Samurai are synonymous with Japan. Their skill with the sword was legendary. Their obligation and dedication to protect their lord was immeasurable. Samurai were the highest members of society and could enjoy the finer things in life because they received land from their rulers. The samurai may be gone, but their spirit lives on in Kakunodate, the Samurai District of Akita Prefecture.
You can reach Kakunodate and its tourist center by car or by train. In either case you’ll be starting your journey at Kakunodate Station. Exit the station and take a right. After a two minute walk, you’ll find the town’s tourist center on your left. This is your one stop shop for maps and pamphlets in Japanese, English, and even a few other languages. The town does a great job in making it easy for the traveler to get around. There are maps posted around town, taxi tours, and friendly shopkeepers to point you in the right direction if you get lost. You can grab some snacks or small souvenirs from the tourist center, but I recommend waiting until you arrive at the main attraction of the town. Open your map and start your samurai swagger, it’s time to explore Kakunodate.
Kakunodate is known as the Samurai District for good reason. Scattered throughout the town are remnants of the Satake clan’s great empire. Although the Satake clan was on the losing side of the Battle of Sekigahara, the new Shogun Tokugawa Ieyasu showed fellow samurai some respect. After drastically reducing the land the Satake clan controlled, he allowed the clan, like others he had dominated, to join his new government if they behaved themselves. Today, the descendants of the wealthiest samurai families preserve and proudly display their houses that survived the war-torn country.
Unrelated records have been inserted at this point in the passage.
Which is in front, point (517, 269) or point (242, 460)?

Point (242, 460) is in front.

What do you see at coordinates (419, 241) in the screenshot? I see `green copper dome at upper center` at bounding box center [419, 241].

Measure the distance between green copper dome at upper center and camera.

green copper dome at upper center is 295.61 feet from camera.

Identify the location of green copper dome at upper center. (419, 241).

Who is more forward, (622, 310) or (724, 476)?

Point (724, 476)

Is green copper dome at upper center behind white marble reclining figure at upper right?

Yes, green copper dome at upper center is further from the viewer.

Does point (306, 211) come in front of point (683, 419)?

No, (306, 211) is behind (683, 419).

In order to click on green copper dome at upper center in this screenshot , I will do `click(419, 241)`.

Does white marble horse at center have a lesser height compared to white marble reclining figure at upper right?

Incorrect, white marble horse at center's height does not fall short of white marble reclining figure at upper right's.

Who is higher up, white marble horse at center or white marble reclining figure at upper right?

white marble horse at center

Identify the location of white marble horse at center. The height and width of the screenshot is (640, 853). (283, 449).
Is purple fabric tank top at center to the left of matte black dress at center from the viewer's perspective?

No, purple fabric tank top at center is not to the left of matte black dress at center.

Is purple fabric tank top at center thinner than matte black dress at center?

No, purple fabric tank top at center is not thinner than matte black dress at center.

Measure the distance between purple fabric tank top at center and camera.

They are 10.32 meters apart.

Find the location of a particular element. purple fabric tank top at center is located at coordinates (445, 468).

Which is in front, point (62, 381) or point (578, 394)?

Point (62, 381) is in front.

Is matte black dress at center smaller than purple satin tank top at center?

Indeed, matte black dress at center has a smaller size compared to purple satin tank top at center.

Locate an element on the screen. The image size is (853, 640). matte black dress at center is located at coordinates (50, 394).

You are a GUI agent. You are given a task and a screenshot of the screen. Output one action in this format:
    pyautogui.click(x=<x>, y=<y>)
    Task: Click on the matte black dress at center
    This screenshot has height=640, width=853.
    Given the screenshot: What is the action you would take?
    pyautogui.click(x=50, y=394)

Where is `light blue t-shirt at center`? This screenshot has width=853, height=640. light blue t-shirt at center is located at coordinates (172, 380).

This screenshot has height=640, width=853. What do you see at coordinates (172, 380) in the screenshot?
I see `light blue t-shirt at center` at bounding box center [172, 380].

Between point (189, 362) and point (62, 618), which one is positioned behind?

While there are temples, various shops, restaurants, and even a rickshaw to ride around in, people come to Kakunodate for the samurai manors. There are seven manors, each with their own history and feel. It is easy to visit all of them because they are all located within a ten minute walk of each other and admission is less than 500 yen and sometimes free, depending on the house. Before entering these houses, take a look at the Edo style architecture. Some houses even still retain thatched roofs and magnificent, though small, gardens.
I have two houses in particular I recommend. First is the Aoyagi Samurai Manor. This samurai house is one of the largest and is the best model of the town in my opinion. I still remembered the feeling of walking through its front gate, feeling like a samurai returning from an afternoon walk. I quelled my curiosity by taking photos of the garden and entering one of the buildings that housed samurai artifacts. Second is the Ishiguro Residence with its extensive attached museum, friendly staff, and seasonal displays. When I visited the Ishiguro samurai house, I really felt like someone lived there--in fact, a few members of later generations of the same samurai clan still do live there!
Some houses in Kakunodate also display artifacts, so keep a look out for suits of armor, swords, as well as everyday objects used for daily life. The best thing about seeing the items at these houses was that they were family heirlooms. The very suit of armor I saw was worn on the very street I just walked down. That made everything more magical. When you travel to Kakunodate, you too can feel the spirit of the samurai.